MI5 are characterised here as chippy professional types (“players” in cricketing terms) as opposed to the “gentlemen” of MI6. MI5 were convinced of Philby’s guilt, seeing through his clubbable façade, but were thwarted at every turn by the Sixers, even up to the end. Whereas Five wanted to nail him and put him on trial (surely he would have hanged for seeing to the deaths of so many), Six were more inclined to offer him a deal and then let him escape, by conspicuously not watching him or his Beirut flat, even after he had confessed.

(Theory: if Elliott had handed Philby a loaded pistol, with an admonition to “do the right thing,” suspect Philby would have shot Elliott.)

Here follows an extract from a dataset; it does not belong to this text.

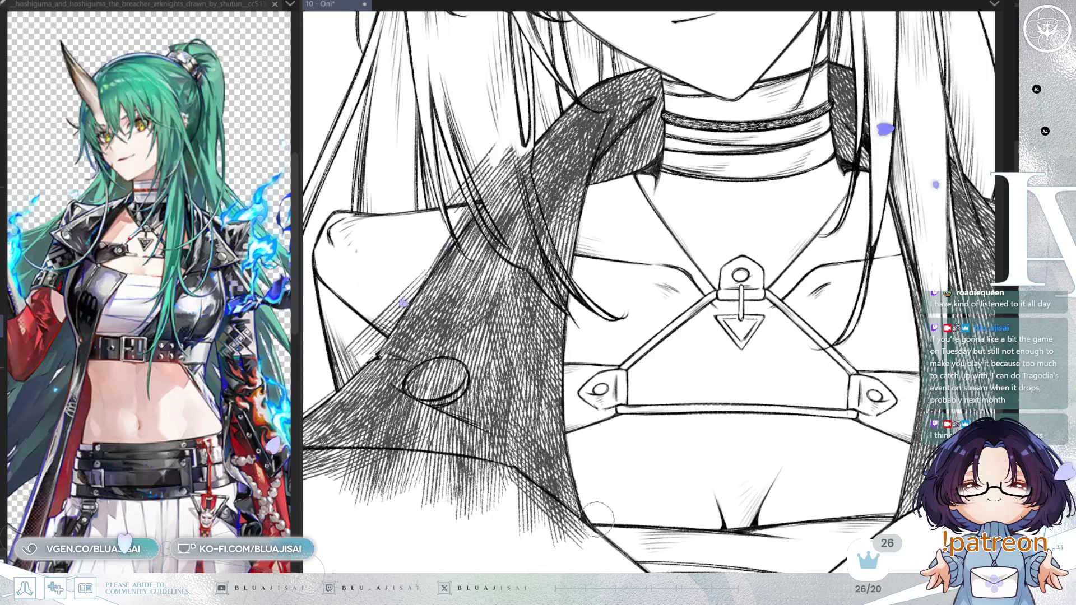
pyautogui.press('h')
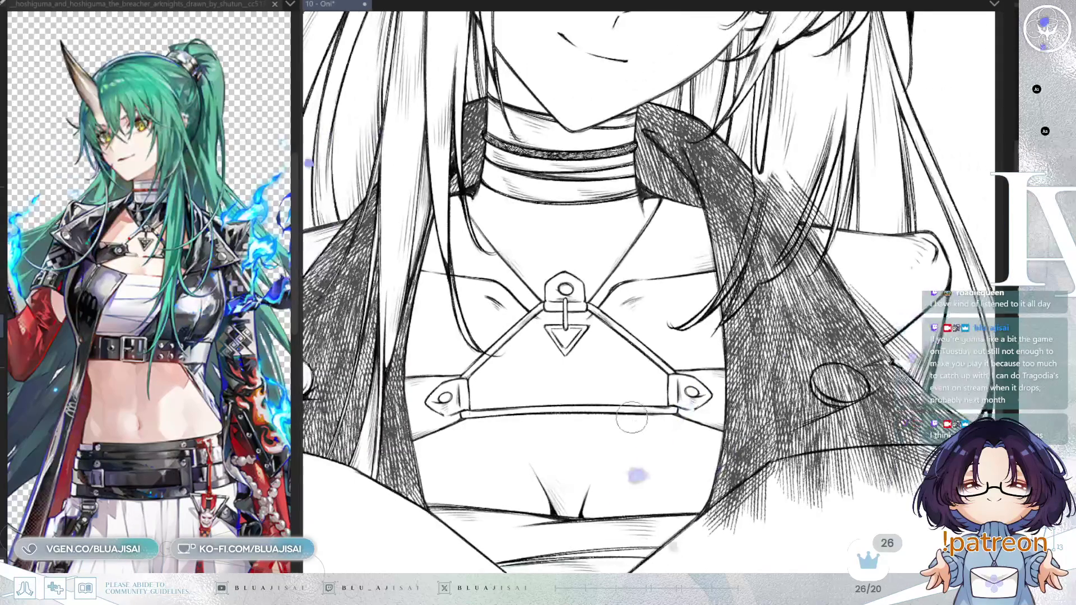
pyautogui.moveTo(710, 450); pyautogui.dragTo(674, 426)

How serious was all this? Thanks to Philby, the Soviets were able to round up and execute all of the non-communist anti-Nazi networks in Eastern Germany. This meant that the potential opposition to communist rule in Germany was filleted. Anti-Soviet fighters sent, Bay-of-Pigs style, into other Communist bloc countries such as Albania were immediately caught, and their friends and families rounded up and executed. The post-war history of Europe was shaped by these events, and the anti-Soviet resistance was fatally weakened. Philby passed on everything. His friendship with James Jesus Angleton of the CIA gave him access to American secrets and operational details. Angleton became so paranoid after Philby was exposed that he did untold damage to the inner culture of the CIA.

The damage done to the British establishment was also fatal. They lost their legitimacy, they lost the respect of the public, and at the end of the 60s, Murdoch moved in for the kill. Of course, they’re still there, in their hollowed-out way, the red-faced public school Oxbridge boys (mostly boys), but they’re mere hand puppets for the corporations, aren’t they? And they no longer feel that their privilege and upbringing makes them destined for public service: they’re in it for the money. It’s a fine difference, the difference between seeing yourself at the top but still part of a society and the difference between seeing yourself at the top and not connected to society.

The key message of the Philby affair should be that the British people have nothing to lose by getting rid of these people. They’re not smarter, they’re not better, they don’t deserve to be and cannot be trusted to be in charge of anything. And as to all that secrecy, it turns out that most of it was kept secret simply to avoid embarrassment. No threat to national security (which was already damaged): just red faces all round, so let’s avoid a scandal.

The book has a couple of extra goodies: an Afterword by John Le Carré, which is a lot more than just a paragraph or two – it’s a quite detailed transcription of Le Carré’s own conversations with Elliott; and a collection of fascinating photographs. There’s nothing quite like staring into the eyes of people who were involved in significant historic events. One person you don’t see pictured, however, is Konstantin Volkov, the Soviet diplomat defector who, along with his wife, was betrayed by Philby, spirited back to Moscow wrapped in bandages, and erased from history (along with his family and that of his wife).